====== Material to process ======

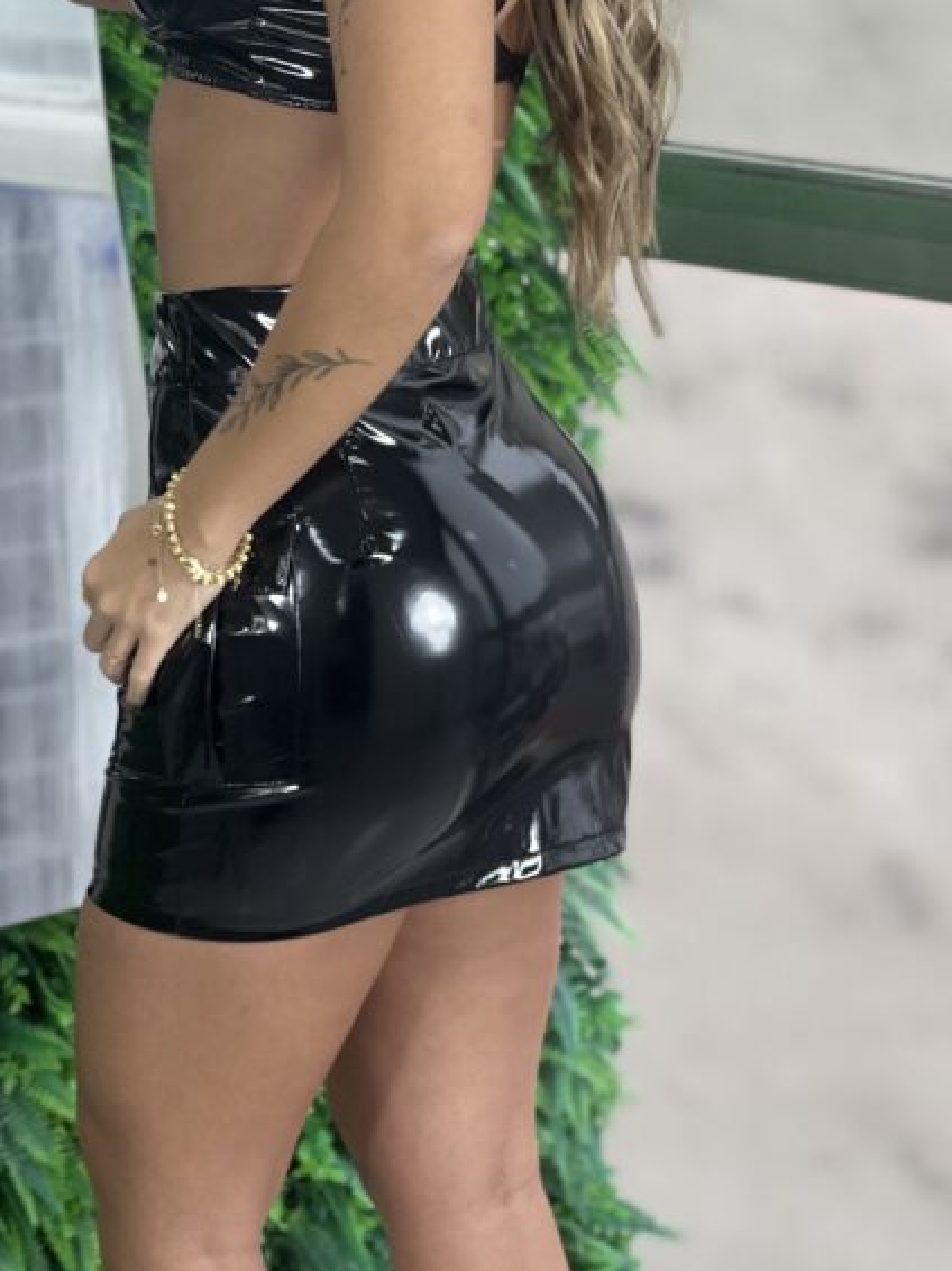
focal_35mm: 127
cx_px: 373
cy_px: 248
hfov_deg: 11.7
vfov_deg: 15.4
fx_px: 4660
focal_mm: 9
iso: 200
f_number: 2.8
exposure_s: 1/120
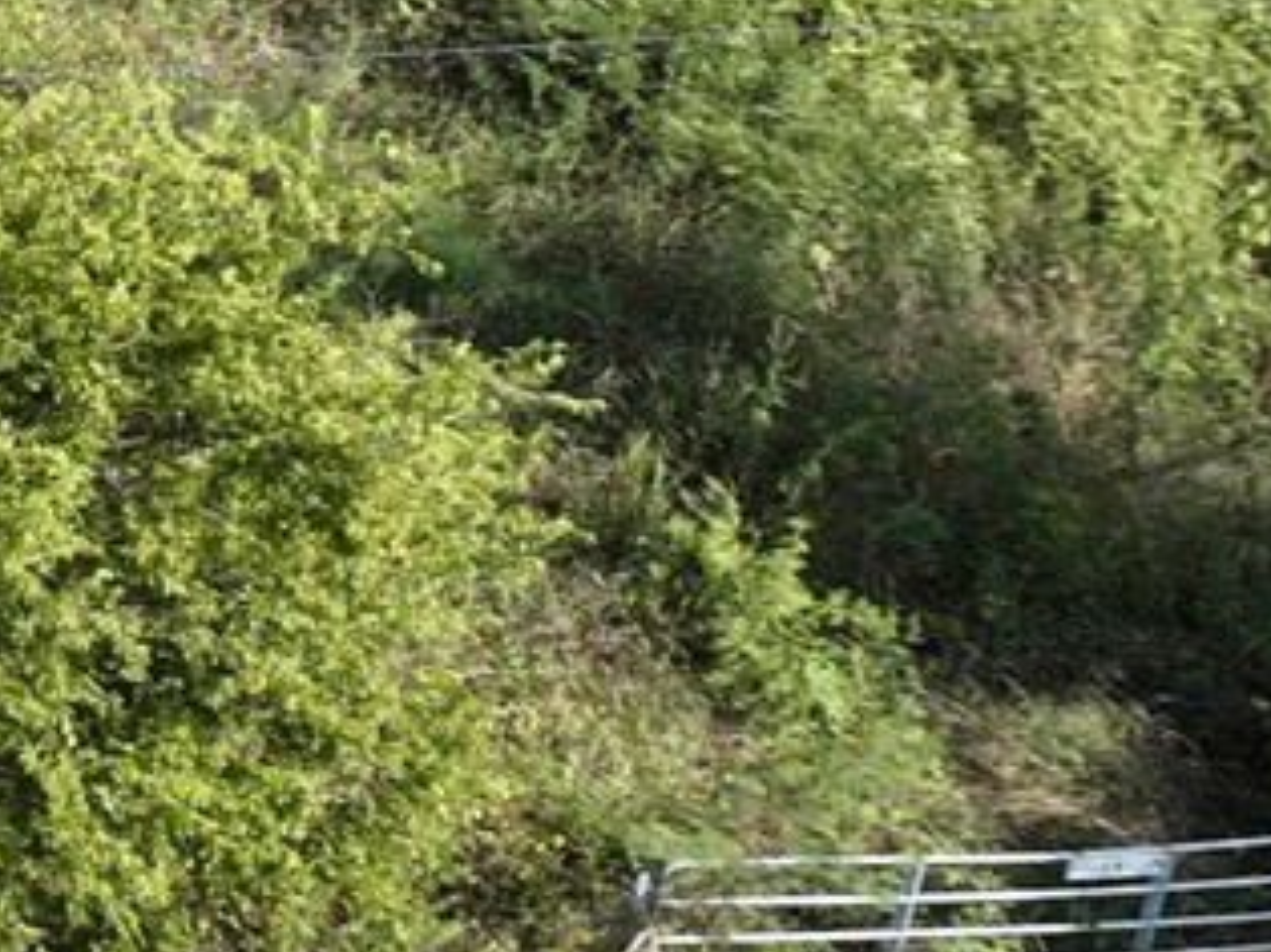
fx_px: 5726
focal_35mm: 156
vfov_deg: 9.3
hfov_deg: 9.3
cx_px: -2814
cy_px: -430
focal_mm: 12.29
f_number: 2.8
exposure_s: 1/1250
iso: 100
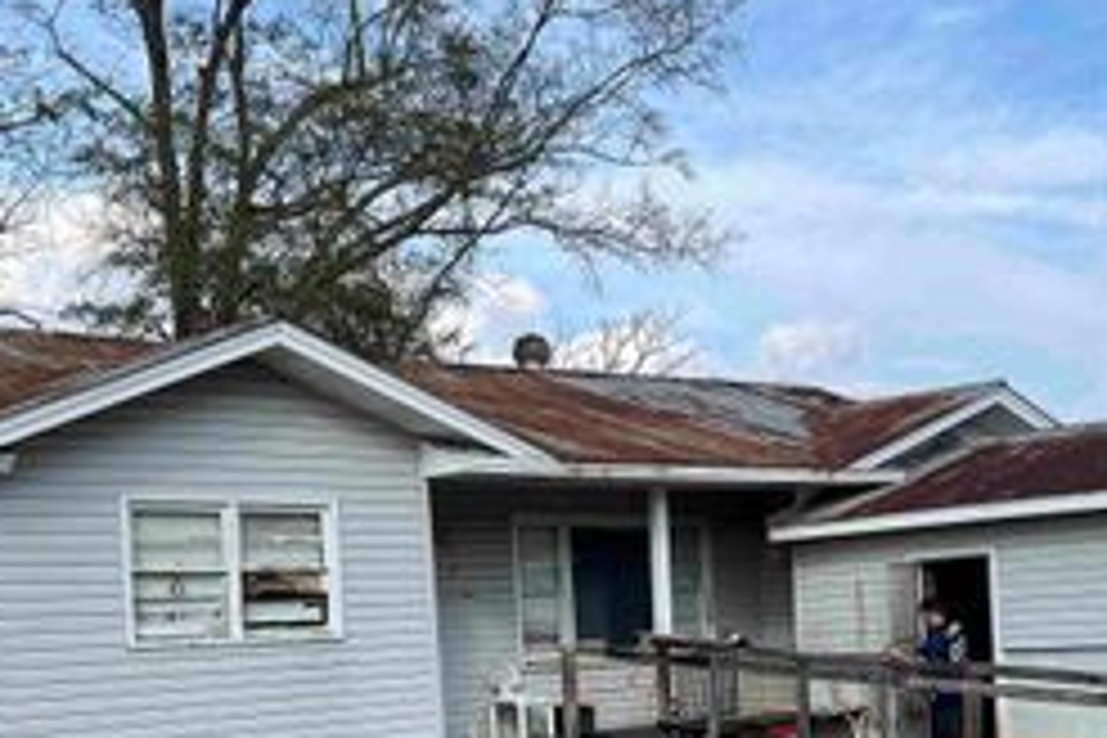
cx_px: 590
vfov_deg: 23.8
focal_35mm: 55
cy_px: 686
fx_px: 1691
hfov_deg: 36.2
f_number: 1.6
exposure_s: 1/2967
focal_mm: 5.1
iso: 50
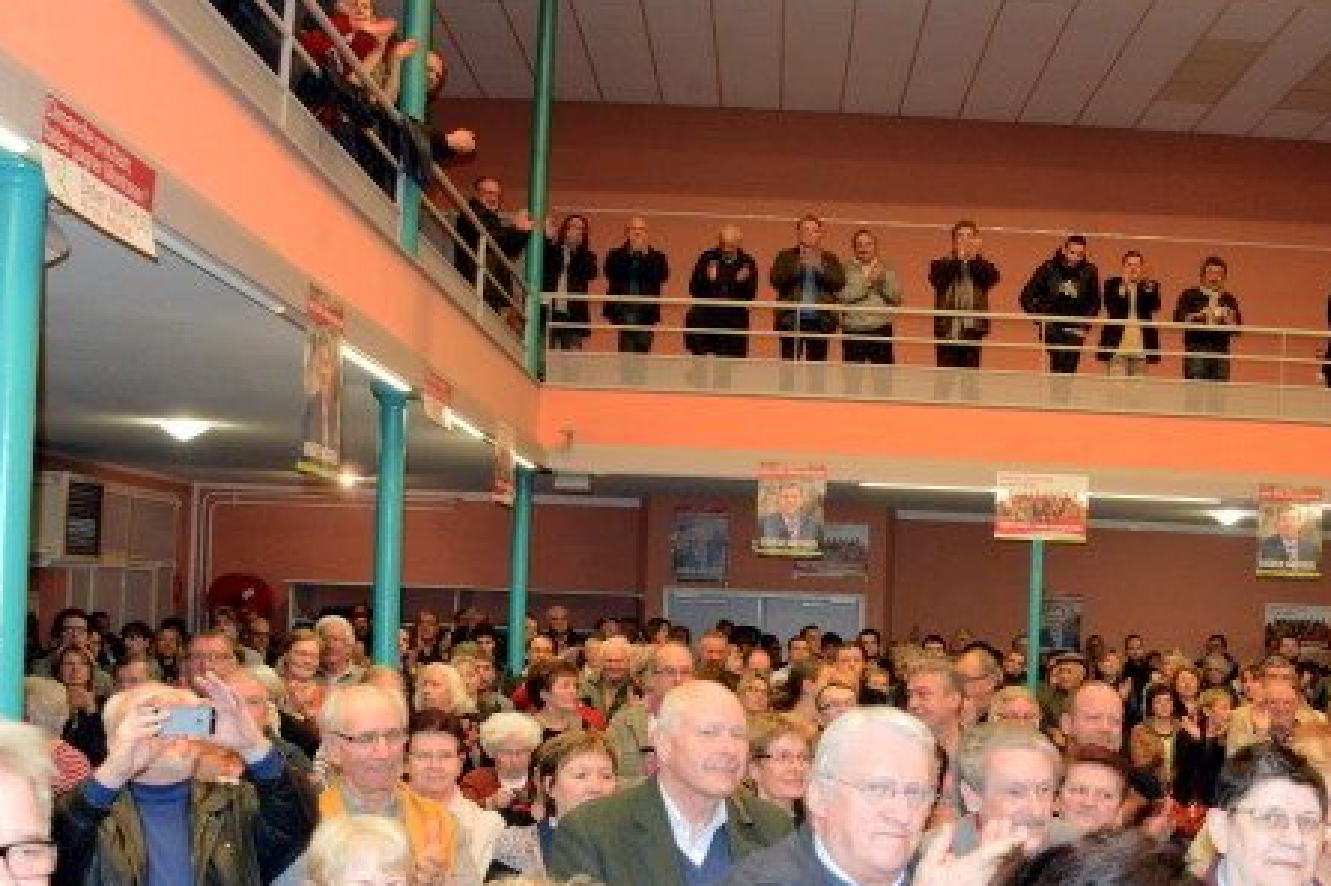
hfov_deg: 44.2
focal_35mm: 44
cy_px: 610
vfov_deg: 30.2
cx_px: 833
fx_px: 1626
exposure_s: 1/60
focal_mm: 28
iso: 6400
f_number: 7.1
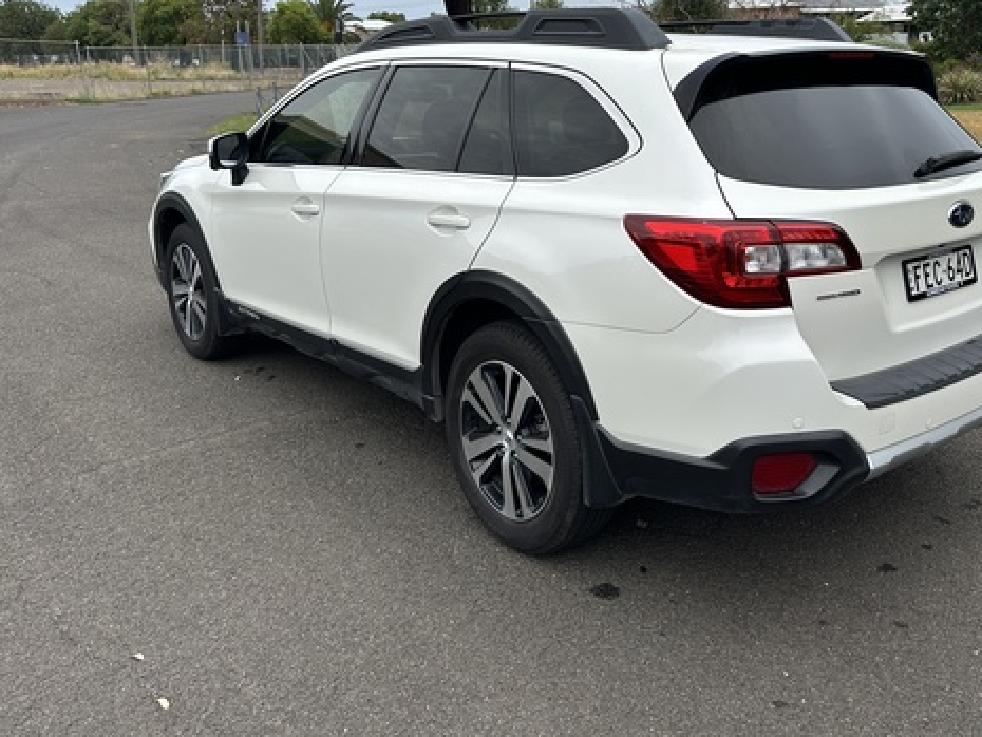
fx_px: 936
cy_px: 241
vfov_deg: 42.3
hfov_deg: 54.5
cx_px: 629
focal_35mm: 33
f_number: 1.78
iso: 80
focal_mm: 6.86
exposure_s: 1/3058
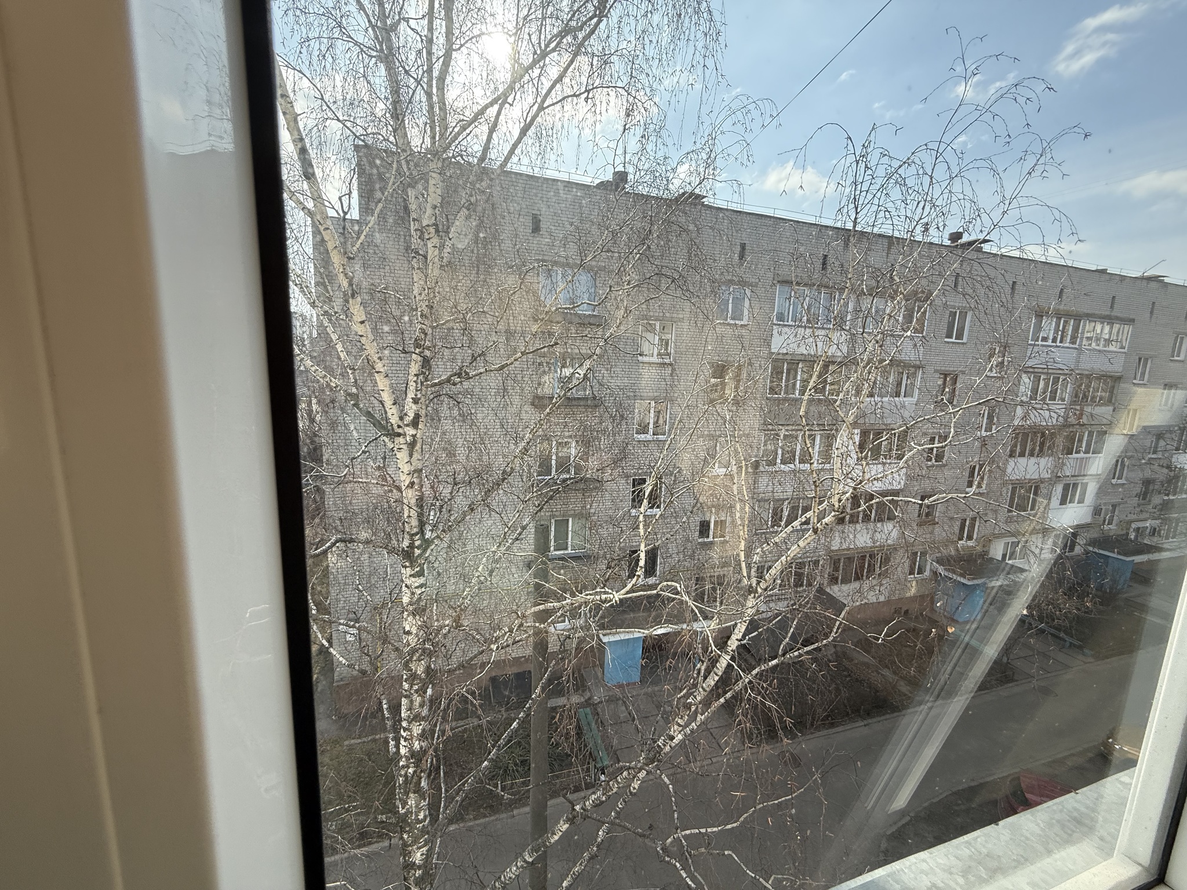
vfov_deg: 85.7
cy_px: 445
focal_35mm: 14
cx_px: 594
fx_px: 480
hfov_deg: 102.1
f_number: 2.2
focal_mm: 2.22
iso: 64
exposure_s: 1/928
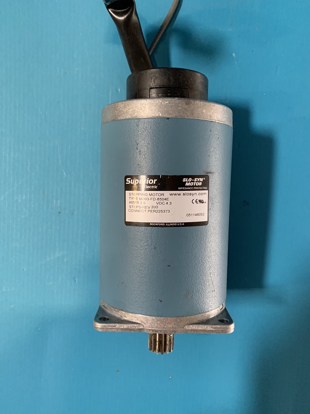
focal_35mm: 26
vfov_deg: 67.3
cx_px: 155
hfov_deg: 53.1
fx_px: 311
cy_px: 207
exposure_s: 1/53
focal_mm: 4.25
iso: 400
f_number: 1.8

======

§ **What you have to do**
Between and including the line with "f_number: 1.6" and the line with "vfov_deg: 85.7", repeat every line exactly as it appears above, with pictures left out.

§ **Exercise result**
f_number: 1.6
exposure_s: 1/2967
focal_mm: 5.1
iso: 50
hfov_deg: 44.2
focal_35mm: 44
cy_px: 610
vfov_deg: 30.2
cx_px: 833
fx_px: 1626
exposure_s: 1/60
focal_mm: 28
iso: 6400
f_number: 7.1
fx_px: 936
cy_px: 241
vfov_deg: 42.3
hfov_deg: 54.5
cx_px: 629
focal_35mm: 33
f_number: 1.78
iso: 80
focal_mm: 6.86
exposure_s: 1/3058
vfov_deg: 85.7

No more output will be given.